No Tomorrow @ Montreal World Film Festival

no tomorrowDirector Ji-seung Lee’s first film Azooma was a revenge picture, so it should not have been a surprise to me that this his second film, No Tomorrow, would also be violent and tense. I was sucked in by the first 60 minutes of this 85 minute film with all it calmness and lack of too much happening. Then boom, the last 25 minutes you were thrown for a loop as the story changed in a way you could not have predicted and you were on the edge of your seat.

Hye-ri (Hyo-joo Park) works as a television news reporter. She has got an anonymous tip about salt mine workers who are being abused and maybe even not paid. She grabs cameraman Seok-hoon (Hyeon-wook Lee), a newly married man whose wife Gina is upset about him working so much, and is off to find her story.

After a weird encounter at the flat of a young man who might have formerly worked there Hye-ri is even more convinced there is a story. All she knows is that the salt mines are on a remote and sparsely inhabited island off the mainland. Since no ferries go to these small islands she and Seok-hoon have to hire fishing boats to take them there. After traveling to a few such island and coming up empty, Hye-ri and Seok-hoon are about to give up when the last one they arrive at has salt mines.
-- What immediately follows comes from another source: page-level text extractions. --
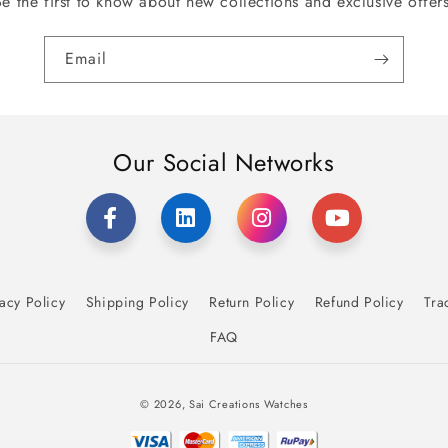
Be the first to know about new collections and exclusive offers
Email
Our Social Networks
acy Policy
Shipping Policy
Return Policy
Refund Policy
Tra
FAQ
Payment
© 2026,
Sai Creations Watches
methods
The hunt for the story begins. Hye-ri is not someone who gives up easily and locked gates and an owner (Il-hwa Choi) and his agitated son Ji-hoon (Jun-yeol Ryu) kicking her off the property does not deter Hye-ri. She presses on especially after she discovers that the three workers, Sang-ho (Seong-woo Bae), Hyo-joong (Dong-hyeon Geum) and Mr. Ha (Seong-kwang Ha), are mentally challenged. She especially presses Sang-ho for the truth and after she gets a little the timid mad is beaten. With the local police not seeming willing to do anything Hye-ri calls her friend who is a detective in Seoul. The news she gets from him is shocking and suddenly this becomes a story that endangers the life of everyone involved.

The tagline for the film is “The Closer to Truth. The Closer to Death.” Truer words have never been spoken…or written about a film. Things were going along rather slowly until all of a sudden there was an unexpected break in the story and everything about the film changed. Director Ji-seung Lee has lulled us into a false sense of safety with the seemingly innocuous story of abuse of workers at a salt mine and then it becomes something in which very few of the characters survive. Though the less said about it the better. Kick back, relax and watch this great little film, but don’t get too comfortable.